_THE TASK_: Render the material from its first line through the line containing "ΑΓΝΟΟΥΝ ΑΠΛΑ ΚΑΙ ΚΑΘΑΡΑ ΤΗΝ ΥΠΑΡΞΗ ΤΟΥΣ", both included, as a Markdown table with the columns Row and Line, giving each nonblank line a numbered row.

# # # # #

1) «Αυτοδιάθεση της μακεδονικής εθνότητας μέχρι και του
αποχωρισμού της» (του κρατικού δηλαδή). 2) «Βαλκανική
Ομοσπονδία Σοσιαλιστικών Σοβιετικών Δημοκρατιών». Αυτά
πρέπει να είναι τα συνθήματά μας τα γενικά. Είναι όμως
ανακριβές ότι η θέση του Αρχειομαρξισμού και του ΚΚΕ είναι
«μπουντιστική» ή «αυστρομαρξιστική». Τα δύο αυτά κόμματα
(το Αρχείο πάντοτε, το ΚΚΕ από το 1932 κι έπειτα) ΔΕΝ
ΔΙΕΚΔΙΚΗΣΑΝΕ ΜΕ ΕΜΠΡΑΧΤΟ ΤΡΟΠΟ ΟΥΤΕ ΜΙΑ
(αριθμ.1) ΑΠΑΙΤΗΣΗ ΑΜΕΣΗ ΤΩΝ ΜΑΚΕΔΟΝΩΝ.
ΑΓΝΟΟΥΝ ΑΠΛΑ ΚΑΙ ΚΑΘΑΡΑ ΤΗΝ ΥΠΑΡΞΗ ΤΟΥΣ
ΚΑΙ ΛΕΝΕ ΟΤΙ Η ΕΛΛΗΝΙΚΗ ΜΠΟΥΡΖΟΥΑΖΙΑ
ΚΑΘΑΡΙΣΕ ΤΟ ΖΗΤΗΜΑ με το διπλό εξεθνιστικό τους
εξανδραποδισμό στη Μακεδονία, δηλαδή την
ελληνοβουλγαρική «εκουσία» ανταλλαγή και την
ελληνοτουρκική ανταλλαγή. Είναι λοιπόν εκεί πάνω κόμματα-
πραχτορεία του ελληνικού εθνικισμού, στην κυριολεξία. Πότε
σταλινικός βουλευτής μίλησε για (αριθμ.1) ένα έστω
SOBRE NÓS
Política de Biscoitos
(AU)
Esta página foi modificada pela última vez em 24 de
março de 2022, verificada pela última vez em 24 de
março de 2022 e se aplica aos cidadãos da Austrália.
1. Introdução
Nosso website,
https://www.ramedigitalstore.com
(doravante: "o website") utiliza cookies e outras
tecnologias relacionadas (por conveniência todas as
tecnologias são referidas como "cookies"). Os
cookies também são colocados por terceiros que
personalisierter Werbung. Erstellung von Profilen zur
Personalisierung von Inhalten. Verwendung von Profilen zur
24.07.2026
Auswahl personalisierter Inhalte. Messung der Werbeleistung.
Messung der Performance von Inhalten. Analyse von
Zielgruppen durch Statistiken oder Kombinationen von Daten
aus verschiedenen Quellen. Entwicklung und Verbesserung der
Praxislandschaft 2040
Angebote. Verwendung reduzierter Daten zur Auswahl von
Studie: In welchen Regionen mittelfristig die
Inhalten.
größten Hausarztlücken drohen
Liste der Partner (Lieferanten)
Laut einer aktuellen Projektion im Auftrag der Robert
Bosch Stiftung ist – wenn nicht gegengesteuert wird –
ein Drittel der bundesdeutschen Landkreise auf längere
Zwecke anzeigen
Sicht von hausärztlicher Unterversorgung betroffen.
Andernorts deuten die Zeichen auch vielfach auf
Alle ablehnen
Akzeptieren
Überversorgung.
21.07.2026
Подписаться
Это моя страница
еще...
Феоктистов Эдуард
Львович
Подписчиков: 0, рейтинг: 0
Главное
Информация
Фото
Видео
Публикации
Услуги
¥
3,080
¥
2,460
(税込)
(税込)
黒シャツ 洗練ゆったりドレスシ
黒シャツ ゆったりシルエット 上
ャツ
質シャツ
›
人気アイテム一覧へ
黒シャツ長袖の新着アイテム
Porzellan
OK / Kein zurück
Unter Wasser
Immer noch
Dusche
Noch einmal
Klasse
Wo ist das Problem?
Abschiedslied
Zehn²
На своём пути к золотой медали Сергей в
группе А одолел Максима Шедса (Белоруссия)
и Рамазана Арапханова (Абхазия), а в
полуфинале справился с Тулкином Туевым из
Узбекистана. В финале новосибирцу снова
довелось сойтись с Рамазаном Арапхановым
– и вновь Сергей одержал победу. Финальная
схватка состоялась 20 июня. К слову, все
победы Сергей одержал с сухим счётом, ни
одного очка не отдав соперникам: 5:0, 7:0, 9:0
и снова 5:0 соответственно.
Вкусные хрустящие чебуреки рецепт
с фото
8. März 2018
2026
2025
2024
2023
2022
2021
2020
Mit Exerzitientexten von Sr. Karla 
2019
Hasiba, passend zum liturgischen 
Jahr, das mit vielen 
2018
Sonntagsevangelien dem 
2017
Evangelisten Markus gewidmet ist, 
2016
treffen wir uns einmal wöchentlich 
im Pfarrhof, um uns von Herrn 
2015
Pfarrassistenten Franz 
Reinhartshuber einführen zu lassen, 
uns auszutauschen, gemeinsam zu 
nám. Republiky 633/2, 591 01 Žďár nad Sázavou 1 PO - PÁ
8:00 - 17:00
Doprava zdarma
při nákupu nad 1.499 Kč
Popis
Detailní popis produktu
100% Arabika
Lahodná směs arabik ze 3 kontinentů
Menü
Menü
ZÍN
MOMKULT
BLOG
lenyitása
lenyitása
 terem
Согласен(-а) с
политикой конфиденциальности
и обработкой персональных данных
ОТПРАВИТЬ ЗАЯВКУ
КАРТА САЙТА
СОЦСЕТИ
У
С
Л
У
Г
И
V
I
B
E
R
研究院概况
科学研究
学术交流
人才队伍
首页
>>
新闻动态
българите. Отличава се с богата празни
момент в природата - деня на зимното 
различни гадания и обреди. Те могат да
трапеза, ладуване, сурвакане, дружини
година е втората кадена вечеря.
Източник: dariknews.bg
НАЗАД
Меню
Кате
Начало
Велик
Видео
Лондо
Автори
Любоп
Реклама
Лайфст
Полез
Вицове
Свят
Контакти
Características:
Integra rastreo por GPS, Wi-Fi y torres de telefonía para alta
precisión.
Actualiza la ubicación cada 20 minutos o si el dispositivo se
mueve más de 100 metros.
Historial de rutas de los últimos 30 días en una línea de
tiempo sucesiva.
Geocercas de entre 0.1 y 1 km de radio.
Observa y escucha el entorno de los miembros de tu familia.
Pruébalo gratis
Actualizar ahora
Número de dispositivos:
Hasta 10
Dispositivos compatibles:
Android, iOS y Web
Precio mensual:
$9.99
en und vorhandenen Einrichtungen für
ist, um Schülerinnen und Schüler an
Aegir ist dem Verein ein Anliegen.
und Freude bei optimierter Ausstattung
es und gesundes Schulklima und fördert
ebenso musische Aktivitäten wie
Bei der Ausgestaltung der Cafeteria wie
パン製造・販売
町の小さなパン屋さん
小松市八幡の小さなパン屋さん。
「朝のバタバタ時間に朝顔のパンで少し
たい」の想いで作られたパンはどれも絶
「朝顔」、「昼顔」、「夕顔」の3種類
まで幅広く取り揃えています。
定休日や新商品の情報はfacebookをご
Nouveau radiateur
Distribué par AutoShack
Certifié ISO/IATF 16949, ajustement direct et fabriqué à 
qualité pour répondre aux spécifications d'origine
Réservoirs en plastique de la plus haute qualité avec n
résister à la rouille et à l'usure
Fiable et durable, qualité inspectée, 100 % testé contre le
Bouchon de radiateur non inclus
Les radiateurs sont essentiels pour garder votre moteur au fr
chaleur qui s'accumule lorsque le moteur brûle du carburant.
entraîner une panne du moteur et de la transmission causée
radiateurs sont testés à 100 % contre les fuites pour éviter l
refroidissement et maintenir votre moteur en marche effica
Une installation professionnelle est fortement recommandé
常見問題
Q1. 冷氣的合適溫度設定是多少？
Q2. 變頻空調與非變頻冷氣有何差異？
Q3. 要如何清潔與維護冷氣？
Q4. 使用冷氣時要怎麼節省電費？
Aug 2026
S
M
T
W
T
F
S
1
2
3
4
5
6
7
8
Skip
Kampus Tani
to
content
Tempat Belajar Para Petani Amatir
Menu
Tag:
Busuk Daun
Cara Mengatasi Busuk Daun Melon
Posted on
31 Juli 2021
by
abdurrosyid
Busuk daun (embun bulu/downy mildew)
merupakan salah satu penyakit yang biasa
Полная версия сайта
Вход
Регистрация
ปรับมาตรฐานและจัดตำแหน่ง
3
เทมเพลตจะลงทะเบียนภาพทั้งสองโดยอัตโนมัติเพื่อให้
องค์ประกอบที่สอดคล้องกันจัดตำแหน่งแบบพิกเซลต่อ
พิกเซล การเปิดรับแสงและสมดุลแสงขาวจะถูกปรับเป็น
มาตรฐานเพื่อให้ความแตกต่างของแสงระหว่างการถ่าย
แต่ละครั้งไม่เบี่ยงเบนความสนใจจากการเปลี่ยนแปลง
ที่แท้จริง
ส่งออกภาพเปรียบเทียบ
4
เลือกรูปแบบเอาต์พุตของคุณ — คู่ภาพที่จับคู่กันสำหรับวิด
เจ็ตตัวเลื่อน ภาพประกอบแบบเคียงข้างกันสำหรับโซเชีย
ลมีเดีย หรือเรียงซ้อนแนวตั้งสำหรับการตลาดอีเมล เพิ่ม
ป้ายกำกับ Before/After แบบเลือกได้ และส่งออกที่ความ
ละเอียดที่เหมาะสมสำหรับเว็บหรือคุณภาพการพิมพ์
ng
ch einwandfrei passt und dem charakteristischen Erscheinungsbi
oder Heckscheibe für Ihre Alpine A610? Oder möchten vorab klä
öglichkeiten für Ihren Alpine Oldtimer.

# # # # #

_EXERCISE RESULT_:
| Row | Line |
|---|---|
| 1 | 1) «Αυτοδιάθεση της μακεδονικής εθνότητας μέχρι και του |
| 2 | αποχωρισμού της» (του κρατικού δηλαδή). 2) «Βαλκανική |
| 3 | Ομοσπονδία Σοσιαλιστικών Σοβιετικών Δημοκρατιών». Αυτά |
| 4 | πρέπει να είναι τα συνθήματά μας τα γενικά. Είναι όμως |
| 5 | ανακριβές ότι η θέση του Αρχειομαρξισμού και του ΚΚΕ είναι |
| 6 | «μπουντιστική» ή «αυστρομαρξιστική». Τα δύο αυτά κόμματα |
| 7 | (το Αρχείο πάντοτε, το ΚΚΕ από το 1932 κι έπειτα) ΔΕΝ |
| 8 | ΔΙΕΚΔΙΚΗΣΑΝΕ ΜΕ ΕΜΠΡΑΧΤΟ ΤΡΟΠΟ ΟΥΤΕ ΜΙΑ |
| 9 | (αριθμ.1) ΑΠΑΙΤΗΣΗ ΑΜΕΣΗ ΤΩΝ ΜΑΚΕΔΟΝΩΝ. |
| 10 | ΑΓΝΟΟΥΝ ΑΠΛΑ ΚΑΙ ΚΑΘΑΡΑ ΤΗΝ ΥΠΑΡΞΗ ΤΟΥΣ |